* _DESCRIPTION OF THE TASK_
Please give the lines between the one holding "Tips, tools and" and the one holding "community g", inclusive, as a JSON list of strings with one string per line and blank lines omitted.
╭─ THE RECORDS
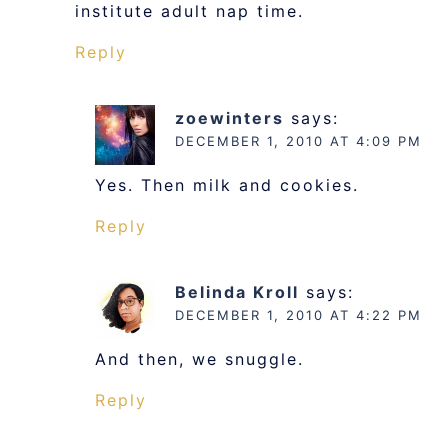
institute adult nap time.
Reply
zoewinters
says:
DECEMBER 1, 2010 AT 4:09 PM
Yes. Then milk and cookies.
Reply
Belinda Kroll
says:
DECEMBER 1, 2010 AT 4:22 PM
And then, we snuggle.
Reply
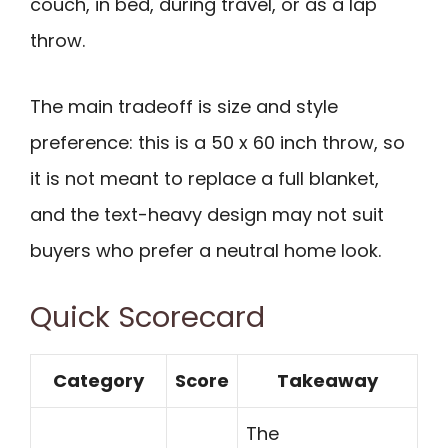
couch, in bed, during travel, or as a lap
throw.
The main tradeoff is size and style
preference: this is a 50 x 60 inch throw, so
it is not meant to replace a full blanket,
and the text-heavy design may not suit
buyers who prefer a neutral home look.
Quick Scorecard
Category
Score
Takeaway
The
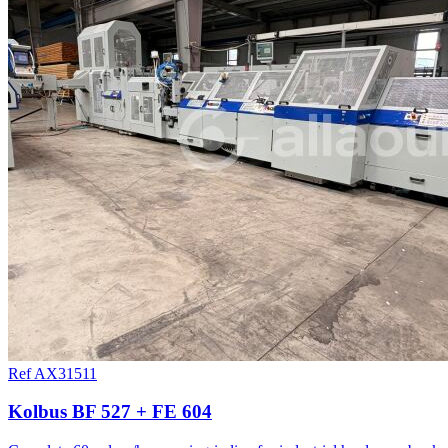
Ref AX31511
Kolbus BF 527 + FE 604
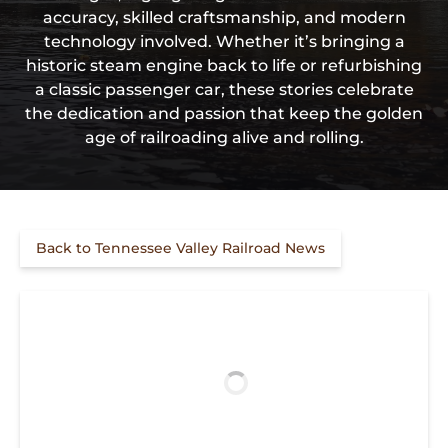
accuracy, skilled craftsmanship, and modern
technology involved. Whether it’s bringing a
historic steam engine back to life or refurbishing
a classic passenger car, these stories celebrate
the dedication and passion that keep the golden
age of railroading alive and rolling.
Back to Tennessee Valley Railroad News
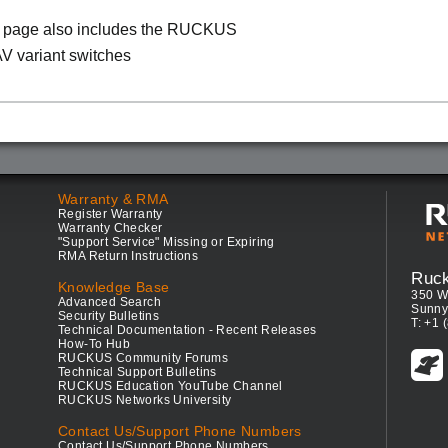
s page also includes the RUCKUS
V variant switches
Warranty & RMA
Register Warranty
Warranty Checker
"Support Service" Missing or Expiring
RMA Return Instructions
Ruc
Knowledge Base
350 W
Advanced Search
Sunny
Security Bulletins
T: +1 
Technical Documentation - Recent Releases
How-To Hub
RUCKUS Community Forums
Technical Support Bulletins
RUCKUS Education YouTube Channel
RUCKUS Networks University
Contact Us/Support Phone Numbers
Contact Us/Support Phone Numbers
╰─
╭─ THE RECORDS
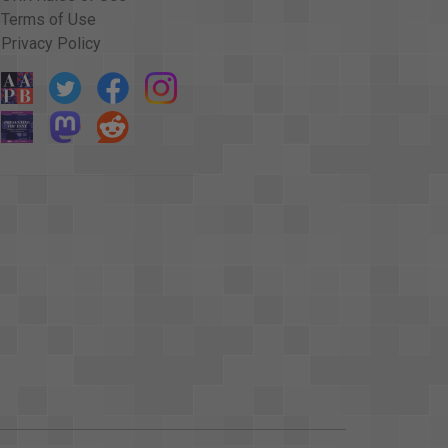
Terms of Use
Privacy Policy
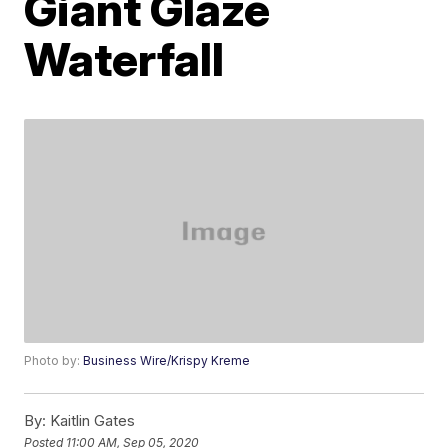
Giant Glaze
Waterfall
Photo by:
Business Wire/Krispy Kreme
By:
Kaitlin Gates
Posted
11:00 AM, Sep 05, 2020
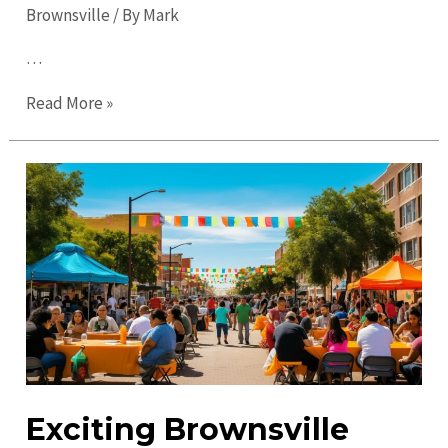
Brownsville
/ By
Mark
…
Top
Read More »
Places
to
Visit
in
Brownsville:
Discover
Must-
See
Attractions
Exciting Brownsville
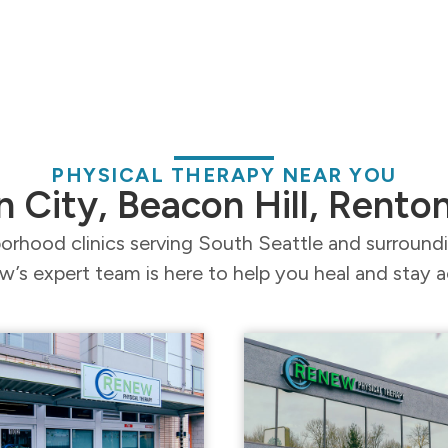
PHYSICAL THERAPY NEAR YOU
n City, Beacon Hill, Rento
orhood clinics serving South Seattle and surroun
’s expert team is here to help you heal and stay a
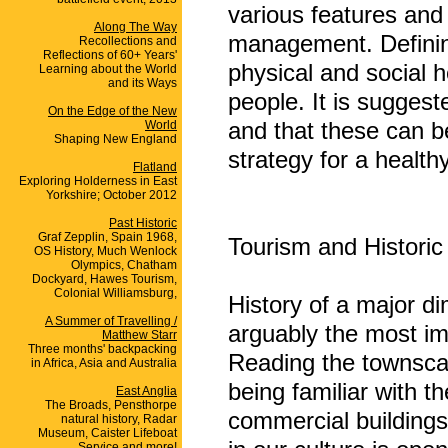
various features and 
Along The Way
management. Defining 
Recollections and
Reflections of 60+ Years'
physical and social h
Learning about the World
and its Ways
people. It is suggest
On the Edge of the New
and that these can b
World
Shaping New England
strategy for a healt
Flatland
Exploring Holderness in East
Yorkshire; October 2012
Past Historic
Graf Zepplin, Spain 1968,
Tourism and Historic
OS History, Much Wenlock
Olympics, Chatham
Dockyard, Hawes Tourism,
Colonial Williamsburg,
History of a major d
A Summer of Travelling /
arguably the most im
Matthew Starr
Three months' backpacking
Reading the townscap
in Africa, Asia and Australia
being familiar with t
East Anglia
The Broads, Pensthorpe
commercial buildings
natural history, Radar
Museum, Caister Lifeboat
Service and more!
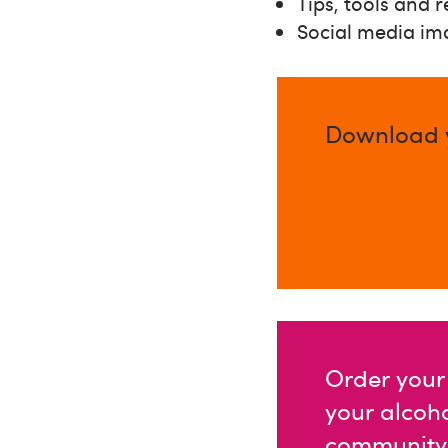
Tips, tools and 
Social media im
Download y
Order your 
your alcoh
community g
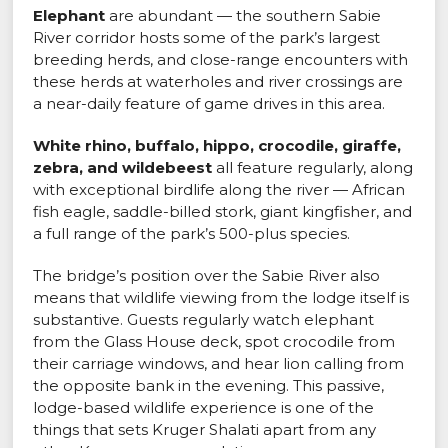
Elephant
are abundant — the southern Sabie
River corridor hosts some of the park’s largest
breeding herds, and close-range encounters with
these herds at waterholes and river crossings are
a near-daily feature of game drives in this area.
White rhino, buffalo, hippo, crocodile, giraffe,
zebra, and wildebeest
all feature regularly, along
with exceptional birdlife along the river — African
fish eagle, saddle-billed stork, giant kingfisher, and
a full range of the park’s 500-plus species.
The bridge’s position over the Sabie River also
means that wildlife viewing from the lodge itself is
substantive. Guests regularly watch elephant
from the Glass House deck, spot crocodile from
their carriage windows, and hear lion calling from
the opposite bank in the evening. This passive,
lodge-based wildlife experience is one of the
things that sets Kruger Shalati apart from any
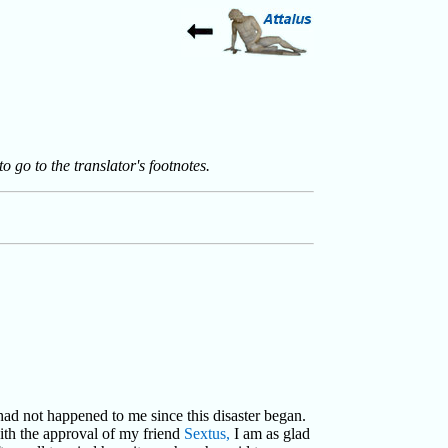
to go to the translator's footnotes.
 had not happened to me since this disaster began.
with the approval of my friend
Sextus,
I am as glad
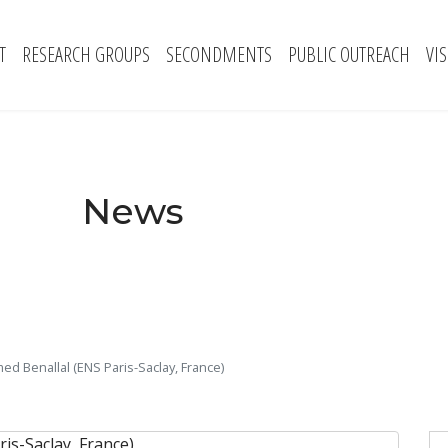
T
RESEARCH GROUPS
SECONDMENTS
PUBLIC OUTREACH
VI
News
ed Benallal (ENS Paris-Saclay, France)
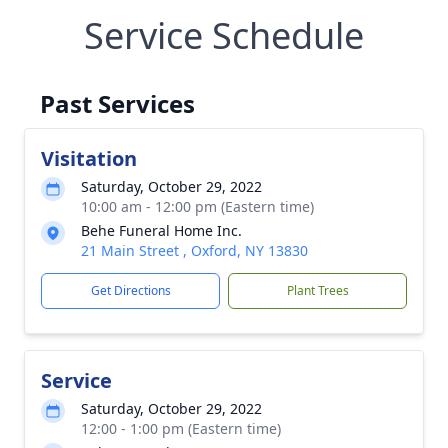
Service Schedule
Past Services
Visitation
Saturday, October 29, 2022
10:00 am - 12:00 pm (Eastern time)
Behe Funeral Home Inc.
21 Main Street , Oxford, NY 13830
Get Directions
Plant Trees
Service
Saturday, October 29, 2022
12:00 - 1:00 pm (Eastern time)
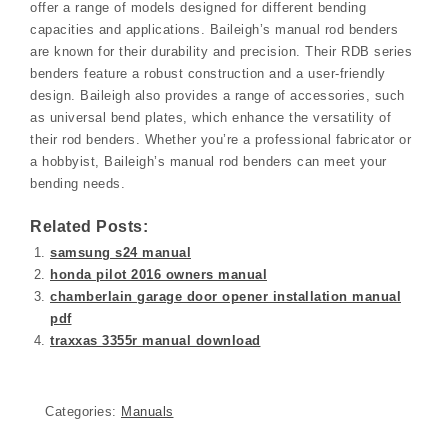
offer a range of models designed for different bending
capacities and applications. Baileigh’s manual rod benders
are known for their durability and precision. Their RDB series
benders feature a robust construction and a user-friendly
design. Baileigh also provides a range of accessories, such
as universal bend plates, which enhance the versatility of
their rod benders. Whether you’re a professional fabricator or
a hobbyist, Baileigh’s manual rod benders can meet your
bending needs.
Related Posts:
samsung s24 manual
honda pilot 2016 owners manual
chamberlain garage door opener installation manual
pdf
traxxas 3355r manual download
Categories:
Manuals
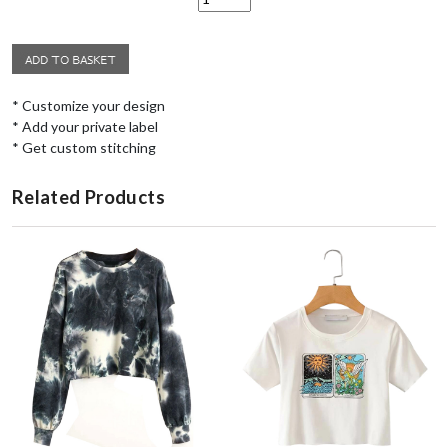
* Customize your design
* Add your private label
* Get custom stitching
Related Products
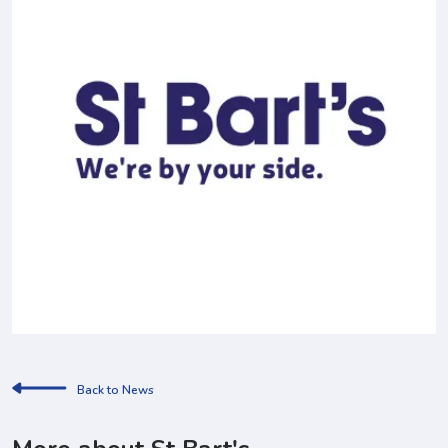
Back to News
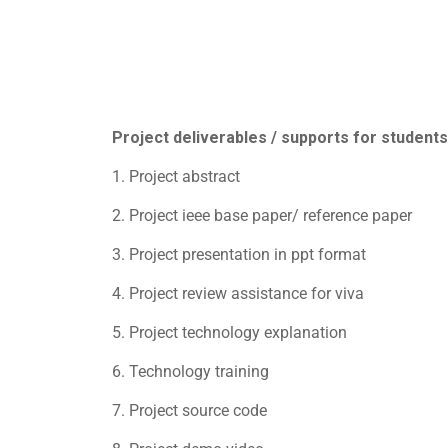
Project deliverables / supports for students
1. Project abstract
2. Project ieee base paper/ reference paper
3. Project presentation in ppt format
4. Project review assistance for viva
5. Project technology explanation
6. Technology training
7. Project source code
╰─
╭─ THE RECORDS
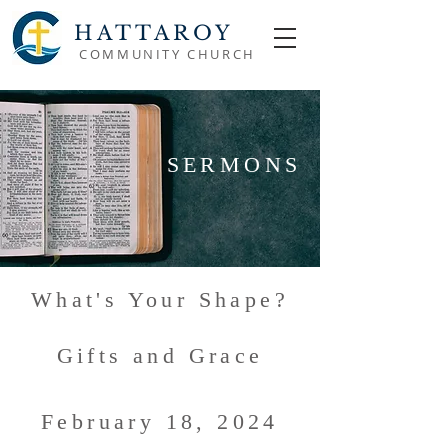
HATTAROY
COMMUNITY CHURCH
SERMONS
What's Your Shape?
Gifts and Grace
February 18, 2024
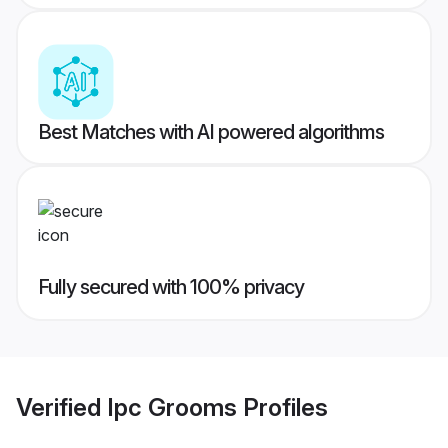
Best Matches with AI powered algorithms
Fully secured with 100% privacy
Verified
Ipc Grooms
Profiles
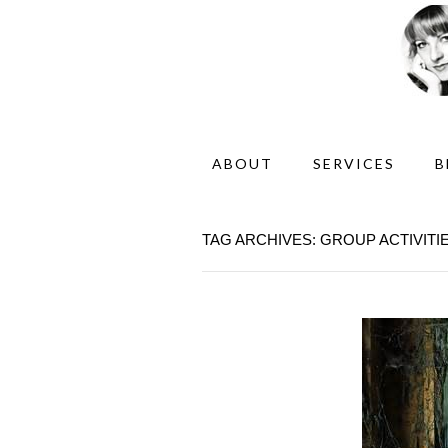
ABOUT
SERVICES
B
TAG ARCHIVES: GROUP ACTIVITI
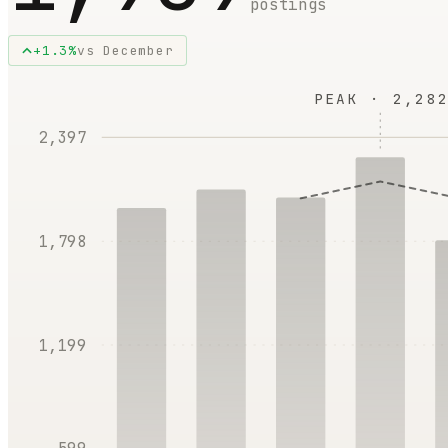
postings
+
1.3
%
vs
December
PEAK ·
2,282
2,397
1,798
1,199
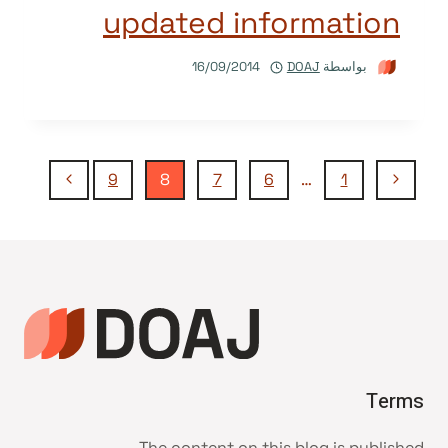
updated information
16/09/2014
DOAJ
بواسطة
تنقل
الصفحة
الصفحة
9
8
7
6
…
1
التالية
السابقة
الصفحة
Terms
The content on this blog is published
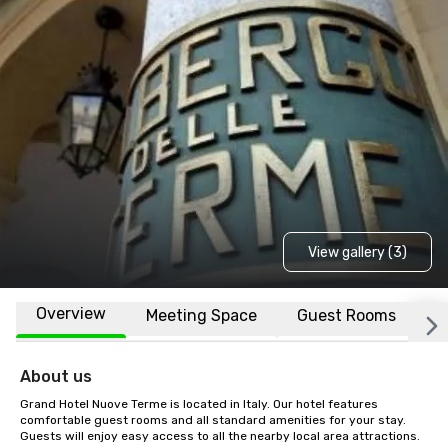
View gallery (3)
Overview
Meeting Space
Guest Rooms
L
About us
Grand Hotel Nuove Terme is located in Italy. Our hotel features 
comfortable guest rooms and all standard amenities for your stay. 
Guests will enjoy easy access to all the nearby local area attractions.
╰─
* _ANSWER SPACE_
[
  "Tips, tools and ",
  "Social media im",
  "Download y",
  "Order your ",
  "your alcoh",
  "community g"
]